* **Multi-frame object listings**:

>>>

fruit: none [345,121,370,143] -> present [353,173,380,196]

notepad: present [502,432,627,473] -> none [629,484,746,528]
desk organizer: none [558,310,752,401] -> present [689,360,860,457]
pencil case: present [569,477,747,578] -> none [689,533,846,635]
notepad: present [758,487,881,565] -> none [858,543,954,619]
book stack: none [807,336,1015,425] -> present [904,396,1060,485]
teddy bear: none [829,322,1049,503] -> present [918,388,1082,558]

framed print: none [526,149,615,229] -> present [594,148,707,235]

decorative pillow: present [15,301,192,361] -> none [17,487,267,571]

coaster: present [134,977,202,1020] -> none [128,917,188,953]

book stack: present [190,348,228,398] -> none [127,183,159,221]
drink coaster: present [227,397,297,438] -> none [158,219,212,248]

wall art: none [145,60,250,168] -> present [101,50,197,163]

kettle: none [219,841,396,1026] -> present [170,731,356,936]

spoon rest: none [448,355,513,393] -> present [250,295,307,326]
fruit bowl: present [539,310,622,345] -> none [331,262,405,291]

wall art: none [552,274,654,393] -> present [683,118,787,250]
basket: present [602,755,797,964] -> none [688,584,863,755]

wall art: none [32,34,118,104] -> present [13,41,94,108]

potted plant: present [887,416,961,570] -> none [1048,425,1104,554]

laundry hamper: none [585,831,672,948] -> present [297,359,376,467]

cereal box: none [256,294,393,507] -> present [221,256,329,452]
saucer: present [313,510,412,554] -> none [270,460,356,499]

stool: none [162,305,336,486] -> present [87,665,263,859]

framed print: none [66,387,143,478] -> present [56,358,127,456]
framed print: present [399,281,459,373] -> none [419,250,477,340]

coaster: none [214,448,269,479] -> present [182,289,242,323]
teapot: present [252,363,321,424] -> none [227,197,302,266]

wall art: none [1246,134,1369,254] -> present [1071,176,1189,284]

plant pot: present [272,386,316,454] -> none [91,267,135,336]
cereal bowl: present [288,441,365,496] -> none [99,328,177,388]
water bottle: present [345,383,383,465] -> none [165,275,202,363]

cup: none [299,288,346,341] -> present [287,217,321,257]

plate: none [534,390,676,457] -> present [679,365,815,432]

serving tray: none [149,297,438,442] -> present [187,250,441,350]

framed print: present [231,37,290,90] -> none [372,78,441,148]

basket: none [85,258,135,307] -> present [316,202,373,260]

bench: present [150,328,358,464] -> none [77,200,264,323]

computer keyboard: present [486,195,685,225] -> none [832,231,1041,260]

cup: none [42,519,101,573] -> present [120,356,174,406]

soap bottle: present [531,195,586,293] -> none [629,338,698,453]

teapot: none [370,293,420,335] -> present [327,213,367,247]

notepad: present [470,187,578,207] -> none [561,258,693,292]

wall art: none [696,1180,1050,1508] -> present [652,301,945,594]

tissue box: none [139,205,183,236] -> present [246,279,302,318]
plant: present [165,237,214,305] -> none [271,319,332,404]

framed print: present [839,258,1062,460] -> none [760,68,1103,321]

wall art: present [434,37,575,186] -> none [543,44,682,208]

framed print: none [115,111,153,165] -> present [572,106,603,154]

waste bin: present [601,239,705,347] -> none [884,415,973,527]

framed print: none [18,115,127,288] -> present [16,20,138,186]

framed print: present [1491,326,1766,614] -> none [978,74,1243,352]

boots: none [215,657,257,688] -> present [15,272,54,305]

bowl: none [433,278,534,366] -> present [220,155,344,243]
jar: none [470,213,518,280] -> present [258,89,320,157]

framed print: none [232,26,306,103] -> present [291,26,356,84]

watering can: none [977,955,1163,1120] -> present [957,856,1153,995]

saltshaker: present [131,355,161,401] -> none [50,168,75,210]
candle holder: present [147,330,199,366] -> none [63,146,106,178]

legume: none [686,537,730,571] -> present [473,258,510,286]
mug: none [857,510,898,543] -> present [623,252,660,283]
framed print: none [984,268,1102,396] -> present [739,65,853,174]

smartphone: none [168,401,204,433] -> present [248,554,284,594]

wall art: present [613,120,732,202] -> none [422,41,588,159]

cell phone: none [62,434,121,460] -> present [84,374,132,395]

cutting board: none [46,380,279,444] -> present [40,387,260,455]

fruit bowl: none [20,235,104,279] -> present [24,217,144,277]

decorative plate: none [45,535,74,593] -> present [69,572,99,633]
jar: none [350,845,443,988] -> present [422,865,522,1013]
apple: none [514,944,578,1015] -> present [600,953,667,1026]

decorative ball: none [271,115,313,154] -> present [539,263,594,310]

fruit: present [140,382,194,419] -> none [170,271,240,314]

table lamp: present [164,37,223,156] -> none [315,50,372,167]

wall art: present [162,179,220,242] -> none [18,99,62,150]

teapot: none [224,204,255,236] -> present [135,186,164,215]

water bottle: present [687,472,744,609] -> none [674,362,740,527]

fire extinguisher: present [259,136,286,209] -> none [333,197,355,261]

<<<

* **Work order**:
From the records above, extract exactly and only the lines that begin at the line with "cell phone: none" and stop after the line with "water bottle: present [687,472,744,609]".

* **Answer for the task**:
cell phone: none [62,434,121,460] -> present [84,374,132,395]

cutting board: none [46,380,279,444] -> present [40,387,260,455]

fruit bowl: none [20,235,104,279] -> present [24,217,144,277]

decorative plate: none [45,535,74,593] -> present [69,572,99,633]
jar: none [350,845,443,988] -> present [422,865,522,1013]
apple: none [514,944,578,1015] -> present [600,953,667,1026]

decorative ball: none [271,115,313,154] -> present [539,263,594,310]

fruit: present [140,382,194,419] -> none [170,271,240,314]

table lamp: present [164,37,223,156] -> none [315,50,372,167]

wall art: present [162,179,220,242] -> none [18,99,62,150]

teapot: none [224,204,255,236] -> present [135,186,164,215]

water bottle: present [687,472,744,609] -> none [674,362,740,527]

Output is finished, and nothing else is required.